Thursday, April 19, 2007

Geologic History of Denali National Park

Denali national Park lies in the heart of a curved mountain chain about 600 miles long, the Alaska Range. In the McKinley massif area, the range is about six miles wide and is aligned generally northeast to southwest. This is the highest part of the range with many peaks over 10,000 feet high. Elsewhere in the range, the mountains are mostly between 7000 to 9000 feet high.

The centerpiece of these high mountains is Denali, the highest peak in North America, at 20,320 feet. "Denali" means "the high one" in a local Athabascan dialect. Officially the mountain is still called Mt. McKinley and visitors from the lower 48 will know it as McKinley. However, to Alaskans the mountain is 'Denali'. In terms of vertical relief or elevation from base to summit, Denali is the tallest mountain in the world.

Denali consists primarily of a dome or pluton of granite. About 60 million years ago during the Paleocene epoch, semi-liquid magma intruded into the crust of the earth and slowly cooled underground to form the McKinley pluton. Another pluton formed approximately 38 million years ago and resulted in the formation of Denali's neighboring peaks. As the millennia went by, a sea covered the area where the park is today and deposited much sediment.

Later, a tropical forest covered the area resulting in the coal bearing formation which is mined near the park today.
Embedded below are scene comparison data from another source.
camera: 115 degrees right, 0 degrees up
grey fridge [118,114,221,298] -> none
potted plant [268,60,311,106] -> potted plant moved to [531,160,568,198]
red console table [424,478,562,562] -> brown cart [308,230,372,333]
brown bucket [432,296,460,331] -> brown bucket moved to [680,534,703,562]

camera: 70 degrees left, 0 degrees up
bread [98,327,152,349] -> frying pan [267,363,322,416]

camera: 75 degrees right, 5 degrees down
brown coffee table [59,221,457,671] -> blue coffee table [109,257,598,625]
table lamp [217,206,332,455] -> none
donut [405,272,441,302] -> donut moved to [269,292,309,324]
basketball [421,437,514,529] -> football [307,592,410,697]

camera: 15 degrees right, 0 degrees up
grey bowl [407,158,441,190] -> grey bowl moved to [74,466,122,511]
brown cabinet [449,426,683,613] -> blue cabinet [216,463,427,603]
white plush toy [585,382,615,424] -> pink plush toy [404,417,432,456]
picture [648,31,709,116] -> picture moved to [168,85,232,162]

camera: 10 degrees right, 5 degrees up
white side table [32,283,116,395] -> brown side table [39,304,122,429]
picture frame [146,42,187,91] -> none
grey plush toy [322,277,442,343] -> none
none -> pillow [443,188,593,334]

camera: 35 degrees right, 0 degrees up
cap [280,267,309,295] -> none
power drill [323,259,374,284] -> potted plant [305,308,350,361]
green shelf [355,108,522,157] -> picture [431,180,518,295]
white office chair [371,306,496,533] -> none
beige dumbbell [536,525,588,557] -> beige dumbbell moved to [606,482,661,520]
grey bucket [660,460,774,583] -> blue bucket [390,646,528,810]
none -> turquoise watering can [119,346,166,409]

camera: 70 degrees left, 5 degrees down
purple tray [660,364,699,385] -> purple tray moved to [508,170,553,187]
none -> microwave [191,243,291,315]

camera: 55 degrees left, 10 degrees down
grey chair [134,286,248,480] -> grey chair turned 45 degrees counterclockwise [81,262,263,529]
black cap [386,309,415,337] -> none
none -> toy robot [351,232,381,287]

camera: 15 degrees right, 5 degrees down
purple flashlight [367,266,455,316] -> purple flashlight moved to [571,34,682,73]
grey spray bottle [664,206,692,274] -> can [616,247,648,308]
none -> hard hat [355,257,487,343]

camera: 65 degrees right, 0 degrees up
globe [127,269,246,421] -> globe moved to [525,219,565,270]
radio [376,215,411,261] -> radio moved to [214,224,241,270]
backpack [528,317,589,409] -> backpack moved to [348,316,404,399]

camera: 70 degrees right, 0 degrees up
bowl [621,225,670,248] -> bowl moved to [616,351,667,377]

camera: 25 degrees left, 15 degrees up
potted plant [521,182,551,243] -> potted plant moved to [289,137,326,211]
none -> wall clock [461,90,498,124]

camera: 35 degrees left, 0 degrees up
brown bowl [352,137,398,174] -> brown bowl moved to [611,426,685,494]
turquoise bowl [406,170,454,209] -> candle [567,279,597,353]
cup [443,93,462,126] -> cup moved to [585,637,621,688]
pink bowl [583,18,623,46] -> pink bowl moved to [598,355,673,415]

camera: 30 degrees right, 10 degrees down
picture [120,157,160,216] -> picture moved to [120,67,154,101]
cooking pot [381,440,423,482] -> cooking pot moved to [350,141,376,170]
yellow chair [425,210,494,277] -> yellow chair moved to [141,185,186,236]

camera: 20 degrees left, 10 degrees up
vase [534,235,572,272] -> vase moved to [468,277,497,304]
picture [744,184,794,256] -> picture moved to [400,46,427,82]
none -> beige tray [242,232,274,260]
Eventually, geologic forces caused the land to rise and buckle resulting in the metamorphic rock or rock that has been transformed from one type of rock into another by heat or pressure, sequences found in the park today.

Very recently, about 5 million years ago, the Alaska Range began to be uplifted; it is one of the youngest mountain ranges on earth. With the uplift came erosion; the rock layers on top of the McKinley granite pluton were slowly taken away until the granite itself was exposed on the surface. The same is true for Denali's neighbor Mt. Foraker and other high peaks in the Alaska Range. Granite is a very hard, erosion-resistant material. It is also a little less dense than other rocks and therefore a little more buoyant, which is the reason for Denali to be lifted higher than any other mountain in North America.

A major fault, the Denali fault also plays a role in the height of Denali. At the Denali Fault, lateral and vertical offset movement continues to occur as evidenced by many earthquakes in the region. The rocks on the south side of the fault have been raised many thousands of feet. The steep north face of Denali, known as the Wickersham Wall, rises 15,000 feet from its base, and is a result of this relatively recent movement. Also, the southern part of the plate slides to the west, the northern part to the east. Interestingly enough, when Denali first started to be uplifted it was located 200 miles to the east of its current location. In a few million years, these two parts of the plates slid 200 miles by each other.

The highest and most rugged peaks in Denali national Park, such as Denali, Mount Foraker, and Mount Hunter are carved from granite rocks. On the southeast side of Denali in the Sheldon Amphitheater and Great Gorge area enclosing the upper part of Ruth Glacier, great spires and walls of granite soar thousands of feet above the ice. The granite Cathedral Spires at the southwest end of the park in the Kichatna Mountains are the highest strand of vertical rock in North America.